### [WHAT YOU WILL DO]
Only a number is expected: the count of lines in the listing where "Confucianism" occurs.
━━━━━ DATA
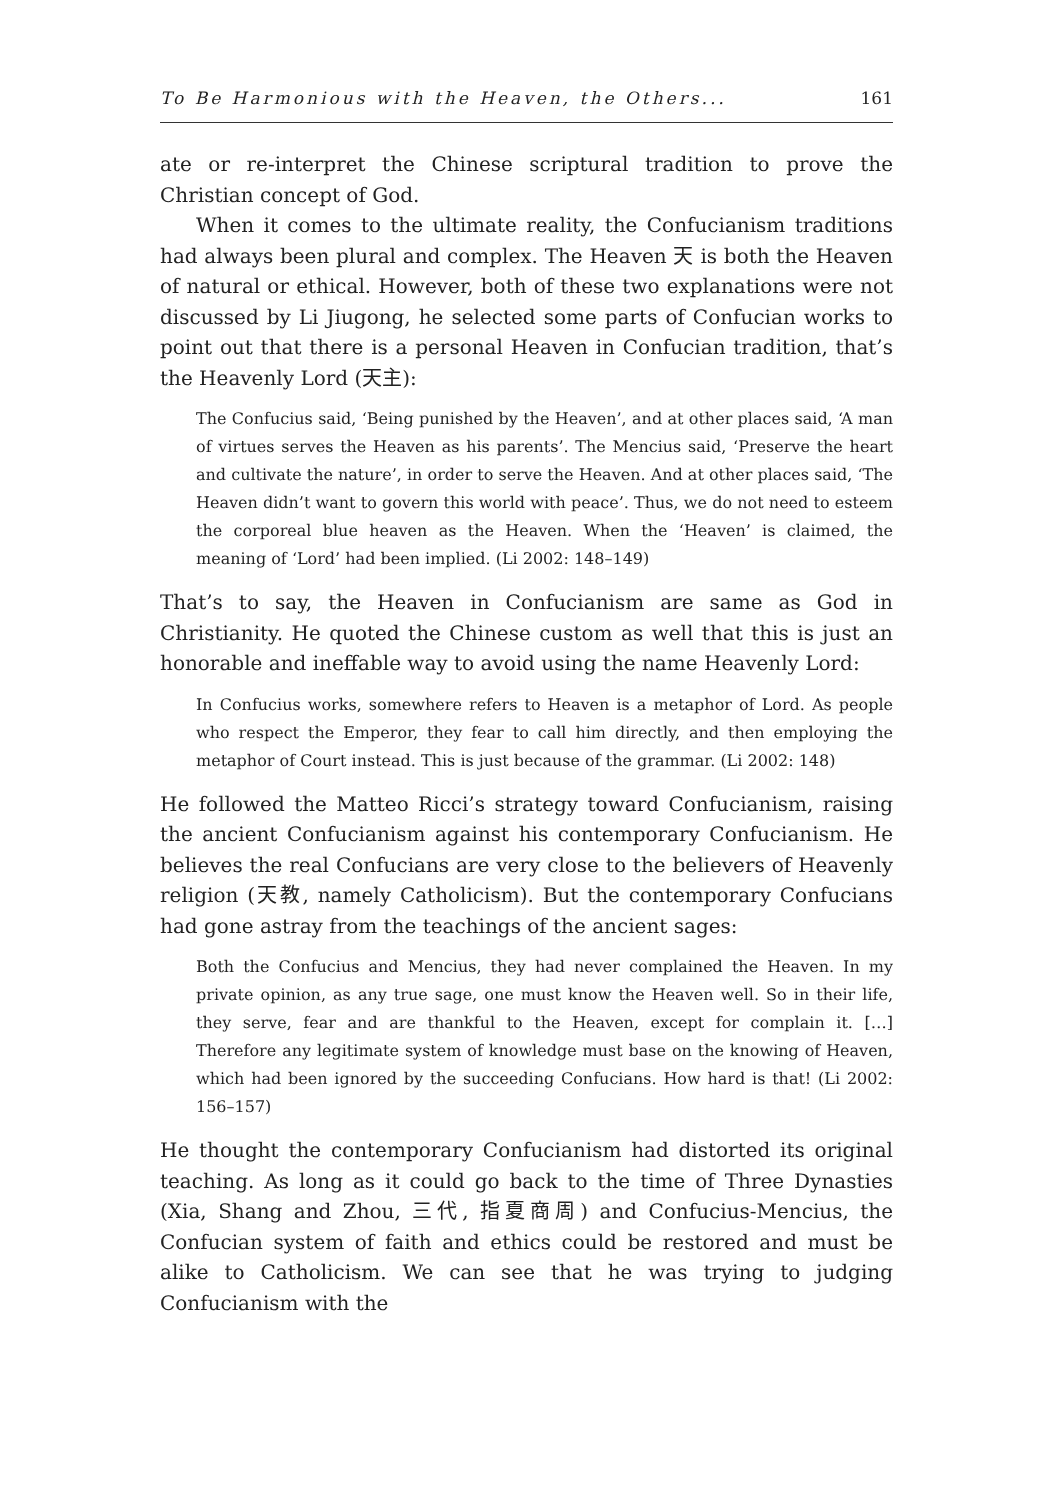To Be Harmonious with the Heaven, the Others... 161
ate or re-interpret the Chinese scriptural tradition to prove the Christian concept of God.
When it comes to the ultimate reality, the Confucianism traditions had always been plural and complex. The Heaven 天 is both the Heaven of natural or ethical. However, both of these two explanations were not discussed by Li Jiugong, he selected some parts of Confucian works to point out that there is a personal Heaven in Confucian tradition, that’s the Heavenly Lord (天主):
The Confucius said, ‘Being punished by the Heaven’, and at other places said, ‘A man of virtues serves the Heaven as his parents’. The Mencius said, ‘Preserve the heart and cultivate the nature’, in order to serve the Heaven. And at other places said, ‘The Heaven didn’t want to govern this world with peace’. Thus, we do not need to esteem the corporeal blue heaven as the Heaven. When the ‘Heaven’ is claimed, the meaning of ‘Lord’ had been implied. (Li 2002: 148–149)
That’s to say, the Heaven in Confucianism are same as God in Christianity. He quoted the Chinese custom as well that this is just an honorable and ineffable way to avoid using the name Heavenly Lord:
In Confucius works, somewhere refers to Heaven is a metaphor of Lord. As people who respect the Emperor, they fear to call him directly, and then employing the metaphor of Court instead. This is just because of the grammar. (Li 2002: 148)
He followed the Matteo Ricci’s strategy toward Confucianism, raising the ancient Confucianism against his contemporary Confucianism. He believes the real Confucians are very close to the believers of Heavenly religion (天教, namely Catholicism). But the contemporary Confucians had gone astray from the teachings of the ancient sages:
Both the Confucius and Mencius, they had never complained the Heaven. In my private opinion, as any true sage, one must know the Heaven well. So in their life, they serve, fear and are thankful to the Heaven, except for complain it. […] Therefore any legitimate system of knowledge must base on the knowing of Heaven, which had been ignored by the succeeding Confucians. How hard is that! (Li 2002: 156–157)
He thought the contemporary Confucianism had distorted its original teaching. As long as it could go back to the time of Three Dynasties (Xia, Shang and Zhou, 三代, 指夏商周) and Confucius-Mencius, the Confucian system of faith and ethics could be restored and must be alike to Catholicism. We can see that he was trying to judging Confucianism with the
━━━━━━━━━━
### [REPLY TO THE EXERCISE]
4